Reader, if you are not yet safe,” escape for thy life; look not behind thee, neither stay thou in all the plain.” Go at once, just as you are, to Christ; tell out all your heart, confess yourself a sinner, own your utter helplessness to say or do or think anything aright. He hath said, “Him that cometh unto me I will in no wise cast out.”
But there was another incident connected with “the falling house,” which we would seek also to apply. One of the inmates had, as was his duty, tarried to see all safely out, and was at last left alone. In the hurry of departure, a few little necessaries, indispensable under the circumstances, for the use of the family, had been forgotten. These he went upstairs to fetch. He was a believer in the Lord Jesus Christ, and feeling that it devolved upon himself to run the risk, he undertook it in perfect confidence, as a necessary duty, fully persuaded in his own heart that he was perfectly safe in the Lord’s keeping. Indeed, to express in few words what he did think about the matter, it was that the house could not fall while he was in it. This conviction, whether right or wrong, was so strong that he went about what he looked upon as his duty, without undue baste or any fear whatever. In the meanwhile the builder who had done all the mischief, having been informed of what had occurred, had arrived with a body of men and a load of timber, to save, if possible, the falling house. It was already night, and down in the excavation, the torches held by the workers flashed ever and anon through the crevices in the very foundation of the sinking wall: the crash of ax and hammer, mallet and saw, the shouts of the excited men, the thunder of heavy beams and planks hurled into the pit from the cart on the roadway, the falling debris, and that peculiar and even more ominous sound in the upper rooms, as of dust raining down between the plaster and the wall itself, all spoke of imminent peril to the solitary inmate. Oh what a scene will that be, dear reader, when the Church is gone, when this poor earth is given up of God for a time to judgment, when the crash of armies, the momentary triumph of the wicked, the rain of wrath, all mingle and surround the lonely remnant of God’s ancient people Israel; when “darkness covers the earth, and gross darkness the people,” and no ray of light breaks in, unless it be the lurid flashes of malignant fires from the very abyss itself! Would you be left in such a scene? Those whom you had loved, it may be, all taken out because they trusted in “the blood,” while you, a temporizer, a despiser of grace, are compelled to moan in inexpressible anguish of heart,
“They are all gone to a world of light,
And I alone sit sorrowing here;
Their very memory is fair and bright,
But me — what hope can cheer?”
Do be persuaded, then, to take refuge in the love of Christ while he is yet willing, yea, most willing, to receive you.

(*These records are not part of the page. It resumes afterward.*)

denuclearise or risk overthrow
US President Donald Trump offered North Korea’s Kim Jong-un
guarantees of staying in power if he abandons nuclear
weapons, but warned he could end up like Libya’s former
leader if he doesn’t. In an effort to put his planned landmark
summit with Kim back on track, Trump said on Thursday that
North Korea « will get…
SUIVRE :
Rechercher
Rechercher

To proceed. Having collected what could not well be dispensed with, the solitary inmate of the falling house returned downstairs to the street door. It had been left a little ajar by the last person who went out, and he took hold of it to open it wider; but judge what his feelings were when on attempting to do this he found it immovable! Yes; the weight of the sinking beam above had fixed it as it stood, and no effort of his would move it.